BRIEF A: In the forum thread about avatars and real pictures, duplicate the passage between "## Raindance (24/6/18)" and "self to them.", inclusive.

EXCERPT TO READ:
# Avatar vs Real pics.



## Captain Chaos (24/6/18)

I was thinking (that is quite an achievent on it's own) whether you guys and gals can put pics of yourself on here.

I think it will be nice to be able to couple a pic of oneself to the avatar. Tag others if you can.

@Silver
@Raindance
@RainstormZA
@Hooked
@Steyn777


----------



## RenaldoRheeder (24/6/18)

There is actually more than one thread that I came across that has some pics of forumites (this is one)

Reactions: Like 1


----------



## Captain Chaos (24/6/18)

RenaldoRheeder said:


> There is actually more than one thread that I came across that has some pics of forumites (this is one)


Ahhh, thanks.

Reactions: Like 1


----------



## Hooked (24/6/18)

Captain Chaos said:


> I was thinking (that is quite an achievent on it's own) whether you guys and gals can put pics of yourself on here.
> 
> I think it will be nice to be able to couple a pic of oneself to the avatar. Tag others if you can.
> 
> ...



Would you like a before-coffee pic, or after-coffee?

Reactions: Funny 5


----------



## Captain Chaos (24/6/18)

Hooked said:


> Would you like a before-coffee pic, or after-coffee?


Let's make it after-coffee.

Reactions: Like 1


----------



## Hooked (24/6/18)

Captain Chaos said:


> Let's make it after-coffee.



OK - you first!


----------



## Raindance (24/6/18)

Captain Chaos said:


> I was thinking (that is quite an achievent on it's own) whether you guys and gals can put pics of yourself on here.
> 
> I think it will be nice to be able to couple a pic of oneself to the avatar. Tag others if you can.
> 
> ...


The truth is that the forum pictures one chooses has a lot to do with your personality. Being an introvert, selfies and displaying the real person behind the mask is a bit outside my comfort zone. You will be surprised to learn just how much some depend on the guise of anonymity to feel free to speak up. In real life it takes me a serious amount of time to get to know people enough to actually reveal my true self to them.

BRIEF B: From the records, set down the lines between the line holding "neugierige Beany!" and the line holding "Megtekintheted és másolhatod a lap forrá", inclusive, with no change to them. Leave the pictures out of your answer.

(Dataset entries)

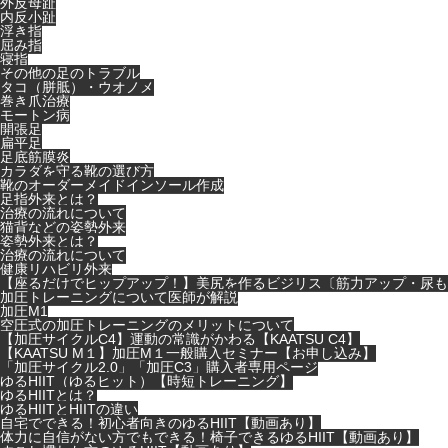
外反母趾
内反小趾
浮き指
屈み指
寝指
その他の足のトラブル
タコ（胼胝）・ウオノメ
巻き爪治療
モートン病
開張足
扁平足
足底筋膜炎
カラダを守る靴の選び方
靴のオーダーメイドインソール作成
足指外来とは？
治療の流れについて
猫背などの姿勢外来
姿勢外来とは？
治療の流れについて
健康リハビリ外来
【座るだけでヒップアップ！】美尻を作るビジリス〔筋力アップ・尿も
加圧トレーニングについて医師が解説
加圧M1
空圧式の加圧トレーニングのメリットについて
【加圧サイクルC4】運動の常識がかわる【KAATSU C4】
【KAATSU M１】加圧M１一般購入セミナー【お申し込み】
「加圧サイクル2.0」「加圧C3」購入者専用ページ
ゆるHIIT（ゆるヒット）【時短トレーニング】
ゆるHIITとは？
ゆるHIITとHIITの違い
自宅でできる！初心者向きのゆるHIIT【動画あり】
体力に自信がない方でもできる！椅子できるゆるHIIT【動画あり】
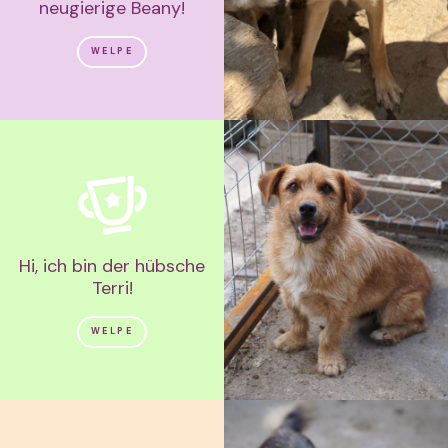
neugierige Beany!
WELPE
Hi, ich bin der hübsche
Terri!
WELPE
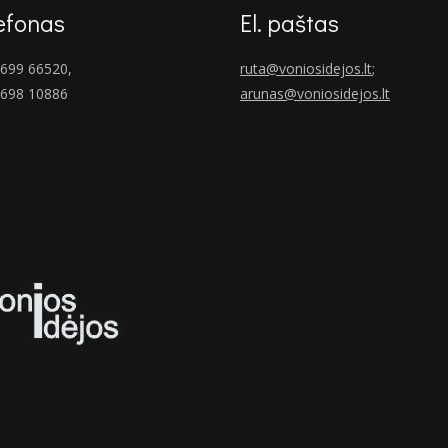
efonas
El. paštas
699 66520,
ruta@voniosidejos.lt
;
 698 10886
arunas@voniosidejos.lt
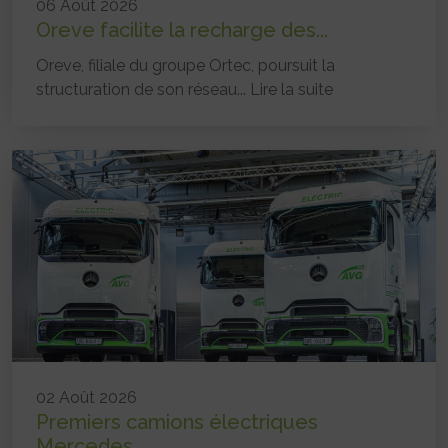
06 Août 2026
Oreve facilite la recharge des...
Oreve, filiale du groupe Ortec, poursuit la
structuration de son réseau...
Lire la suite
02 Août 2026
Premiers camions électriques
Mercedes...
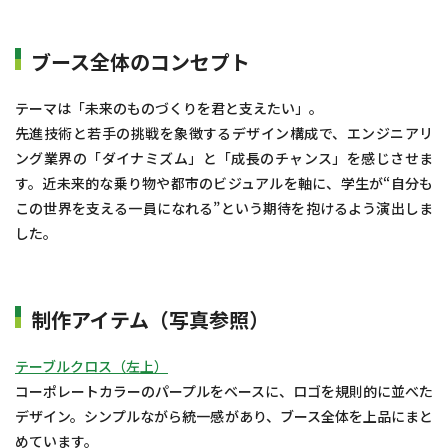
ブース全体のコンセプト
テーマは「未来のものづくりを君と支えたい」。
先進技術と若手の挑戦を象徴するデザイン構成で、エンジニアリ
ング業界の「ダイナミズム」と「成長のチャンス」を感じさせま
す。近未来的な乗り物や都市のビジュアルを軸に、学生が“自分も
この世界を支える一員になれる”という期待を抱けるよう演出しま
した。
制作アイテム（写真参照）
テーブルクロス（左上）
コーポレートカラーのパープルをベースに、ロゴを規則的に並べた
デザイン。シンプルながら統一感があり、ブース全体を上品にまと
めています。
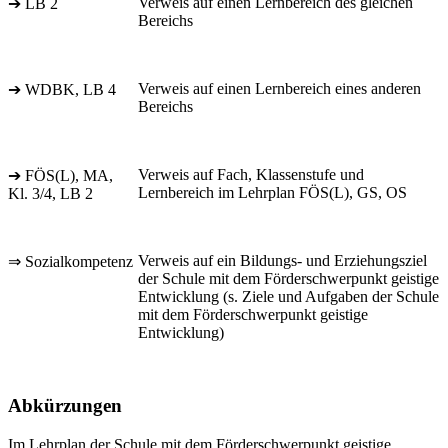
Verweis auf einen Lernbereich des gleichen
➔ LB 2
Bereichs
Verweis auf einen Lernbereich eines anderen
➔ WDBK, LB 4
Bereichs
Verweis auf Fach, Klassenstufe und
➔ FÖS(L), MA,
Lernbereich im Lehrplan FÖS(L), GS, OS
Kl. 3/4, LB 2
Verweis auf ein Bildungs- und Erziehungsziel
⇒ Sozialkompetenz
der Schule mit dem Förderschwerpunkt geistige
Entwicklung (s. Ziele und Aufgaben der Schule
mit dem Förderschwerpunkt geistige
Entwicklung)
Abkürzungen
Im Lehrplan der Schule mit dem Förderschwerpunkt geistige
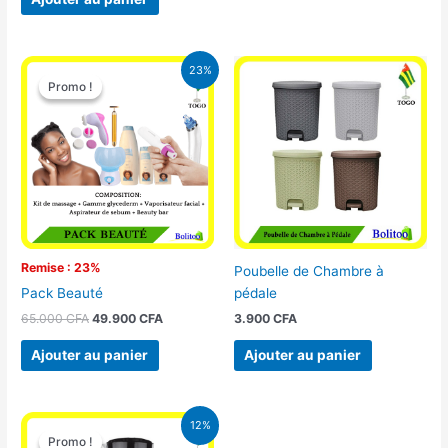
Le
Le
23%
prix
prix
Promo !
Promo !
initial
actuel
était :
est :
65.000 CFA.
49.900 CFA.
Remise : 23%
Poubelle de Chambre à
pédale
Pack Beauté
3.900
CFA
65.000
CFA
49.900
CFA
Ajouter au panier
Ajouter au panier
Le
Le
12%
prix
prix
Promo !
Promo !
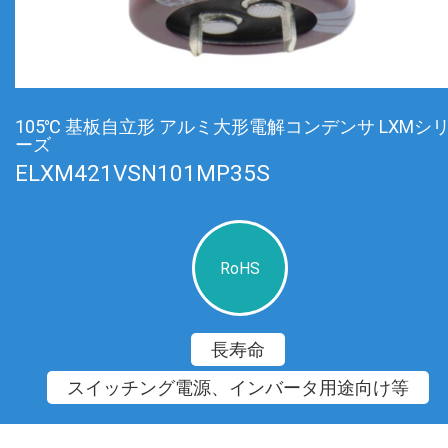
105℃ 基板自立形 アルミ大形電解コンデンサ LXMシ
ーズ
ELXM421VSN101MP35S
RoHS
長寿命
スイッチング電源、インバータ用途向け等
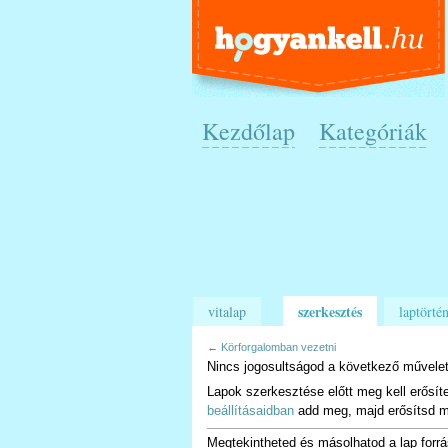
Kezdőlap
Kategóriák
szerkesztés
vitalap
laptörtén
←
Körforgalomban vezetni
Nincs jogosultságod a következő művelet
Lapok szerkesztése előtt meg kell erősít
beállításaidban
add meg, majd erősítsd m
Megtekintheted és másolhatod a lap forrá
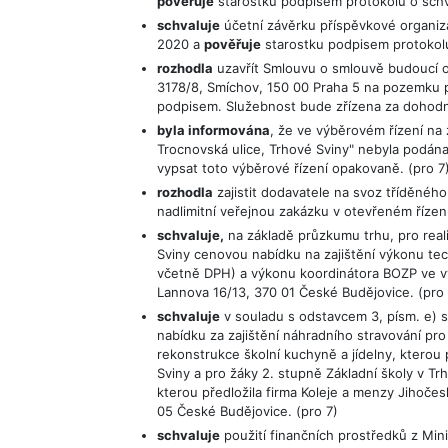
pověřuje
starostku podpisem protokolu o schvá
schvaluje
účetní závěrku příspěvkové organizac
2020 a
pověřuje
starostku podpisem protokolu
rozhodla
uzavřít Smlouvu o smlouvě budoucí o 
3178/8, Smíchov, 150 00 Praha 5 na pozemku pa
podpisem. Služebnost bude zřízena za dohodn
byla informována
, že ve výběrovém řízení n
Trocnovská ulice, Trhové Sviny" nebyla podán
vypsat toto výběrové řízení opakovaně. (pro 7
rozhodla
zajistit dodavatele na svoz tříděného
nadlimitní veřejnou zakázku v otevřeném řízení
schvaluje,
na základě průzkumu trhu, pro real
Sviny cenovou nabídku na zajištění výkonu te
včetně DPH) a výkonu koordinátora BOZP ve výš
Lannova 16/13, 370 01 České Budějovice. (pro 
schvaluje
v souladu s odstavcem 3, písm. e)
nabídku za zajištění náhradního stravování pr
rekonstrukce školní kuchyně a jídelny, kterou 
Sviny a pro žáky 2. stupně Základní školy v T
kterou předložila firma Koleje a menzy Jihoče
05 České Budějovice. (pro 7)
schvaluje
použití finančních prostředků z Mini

TASK RESULT A:
## Raindance (24/6/18)

Captain Chaos said:


> I was thinking (that is quite an achievent on it's own) whether you guys and gals can put pics of yourself on here.
> 
> I think it will be nice to be able to couple a pic of oneself to the avatar. Tag others if you can.
> 
> ...


The truth is that the forum pictures one chooses has a lot to do with your personality. Being an introvert, selfies and displaying the real person behind the mask is a bit outside my comfort zone. You will be surprised to learn just how much some depend on the guise of anonymity to feel free to speak up. In real life it takes me a serious amount of time to get to know people enough to actually reveal my true self to them.

TASK RESULT B:
neugierige Beany!
WELPE
Hi, ich bin der hübsche
Terri!
WELPE
efonas
El. paštas
699 66520,
ruta@voniosidejos.lt
;
 698 10886
arunas@voniosidejos.lt
06 Août 2026
Oreve facilite la recharge des...
Oreve, filiale du groupe Ortec, poursuit la
structuration de son réseau...
Lire la suite
02 Août 2026
Premiers camions électriques
Mercedes...
ブース全体のコンセプト
テーマは「未来のものづくりを君と支えたい」。
先進技術と若手の挑戦を象徴するデザイン構成で、エンジニアリ
ング業界の「ダイナミズム」と「成長のチャンス」を感じさせま
す。近未来的な乗り物や都市のビジュアルを軸に、学生が“自分も
この世界を支える一員になれる”という期待を抱けるよう演出しま
した。
制作アイテム（写真参照）
テーブルクロス（左上）
コーポレートカラーのパープルをベースに、ロゴを規則的に並べた
デザイン。シンプルながら統一感があり、ブース全体を上品にまと
めています。
Verweis auf einen Lernbereich des gleichen
➔ LB 2
Bereichs
Verweis auf einen Lernbereich eines anderen
➔ WDBK, LB 4
Bereichs
Verweis auf Fach, Klassenstufe und
➔ FÖS(L), MA,
Lernbereich im Lehrplan FÖS(L), GS, OS
Kl. 3/4, LB 2
Verweis auf ein Bildungs- und Erziehungsziel
⇒ Sozialkompetenz
der Schule mit dem Förderschwerpunkt geistige
Entwicklung (s. Ziele und Aufgaben der Schule
mit dem Förderschwerpunkt geistige
Entwicklung)
Abkürzungen
Im Lehrplan der Schule mit dem Förderschwerpunkt geistige
Le
Le
23%
prix
prix
Promo !
Promo !
initial
actuel
était :
est :
65.000 CFA.
49.900 CFA.
Remise : 23%
Poubelle de Chambre à
pédale
Pack Beauté
3.900
CFA
65.000
CFA
49.900
CFA
Ajouter au panier
Ajouter au panier
Le
Le
12%
prix
prix
Promo !
Promo !
105℃ 基板自立形 アルミ大形電解コンデンサ LXMシ
ーズ
ELXM421VSN101MP35S
RoHS
長寿命
スイッチング電源、インバータ用途向け等
Kezdőlap
Kategóriák
szerkesztés
vitalap
laptörtén
←
Körforgalomban vezetni
Nincs jogosultságod a következő művelet
Lapok szerkesztése előtt meg kell erősít
beállításaidban
add meg, majd erősítsd m
Megtekintheted és másolhatod a lap forrá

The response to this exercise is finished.